Objective values:  [12.0, 15.0, 12.0, 12.0, 12.0, 12.0, 12.0, 10.0, 12.0, 12.0, 12.0, 12.0, 10.0, 10.0, 12.0]
Constraint vilations:  [0.0, 6.0, 0.0, 0.0, 0.0, 0.0, 0.0, 0.0, 0.0, 0.0, 0.0, 0.0, 0.0, 0.0, 0.0]

Extract feasible solutions and an index of lowest solution

Next, we obtain feasible solutions using feasibles method and extract the index with the lowest value of the objective function from them.

import numpy as np

# get feasible solutions
feasible_samples = sampleset.feasibles()
# get valuse of feasible objectives
feasible_objectives = [-sample.eval.objective for sample in feasible_samples]
# get highest value index
highest_index = np.argmax(feasible_objectives)
print(f"highest solution index: {highest_index}, highest objective value: {feasible_objectives[highest_index]}")

highest solution index: 0, highest objective value: 12.0

Check the solution

Finally, we get the solution from JijZept.

# check solution
highest_solution = feasible_samples[highest_index].to_dense()
print(highest_solution)

{'x': array([0., 0., 1., 1., 1.])}

Using to_dense, we obtain the decision variable as an ordinary NumPy array.

print(feasible_samples[highest_index].var_values)

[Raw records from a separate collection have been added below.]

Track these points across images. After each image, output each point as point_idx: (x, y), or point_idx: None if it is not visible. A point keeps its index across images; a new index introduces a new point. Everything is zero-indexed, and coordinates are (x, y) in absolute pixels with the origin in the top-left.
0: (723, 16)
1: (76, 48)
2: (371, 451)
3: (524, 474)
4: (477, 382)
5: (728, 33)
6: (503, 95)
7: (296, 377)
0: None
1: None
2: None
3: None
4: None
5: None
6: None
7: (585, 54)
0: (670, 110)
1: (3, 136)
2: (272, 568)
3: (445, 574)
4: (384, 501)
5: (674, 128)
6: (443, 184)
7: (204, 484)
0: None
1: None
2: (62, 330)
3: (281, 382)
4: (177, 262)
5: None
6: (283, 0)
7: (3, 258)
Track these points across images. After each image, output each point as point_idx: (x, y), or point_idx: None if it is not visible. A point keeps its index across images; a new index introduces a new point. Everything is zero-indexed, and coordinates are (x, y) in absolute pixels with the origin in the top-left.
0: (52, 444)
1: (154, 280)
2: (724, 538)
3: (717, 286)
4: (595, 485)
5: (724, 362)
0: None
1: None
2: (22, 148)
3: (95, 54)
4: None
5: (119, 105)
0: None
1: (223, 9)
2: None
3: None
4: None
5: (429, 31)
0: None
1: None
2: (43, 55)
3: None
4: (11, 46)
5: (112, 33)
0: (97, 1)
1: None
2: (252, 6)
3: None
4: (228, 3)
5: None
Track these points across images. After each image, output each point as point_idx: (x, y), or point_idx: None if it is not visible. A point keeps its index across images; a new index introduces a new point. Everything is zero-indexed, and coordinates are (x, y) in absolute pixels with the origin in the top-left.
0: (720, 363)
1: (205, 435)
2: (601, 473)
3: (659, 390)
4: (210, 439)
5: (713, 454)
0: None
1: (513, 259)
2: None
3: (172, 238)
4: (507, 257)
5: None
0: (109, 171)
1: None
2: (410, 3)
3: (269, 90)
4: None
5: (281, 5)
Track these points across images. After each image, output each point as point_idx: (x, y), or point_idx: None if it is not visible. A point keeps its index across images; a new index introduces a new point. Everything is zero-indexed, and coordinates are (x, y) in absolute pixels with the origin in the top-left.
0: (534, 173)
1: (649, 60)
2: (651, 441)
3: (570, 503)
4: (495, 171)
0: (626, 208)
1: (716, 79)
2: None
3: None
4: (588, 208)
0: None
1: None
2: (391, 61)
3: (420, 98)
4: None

{'x': SparseVarValues(name="x", values={(2,): 1, (3,): 1, (4,): 1}, shape=(5,), var_type=VarType.CONTINUOUS)}

Using var_values, we can get a dictionary whose key is the name of decision variable and whose value is the information of the decision variable SparseVarValues. SparseVarValues.valuse property contains the value of each index of the decision variable.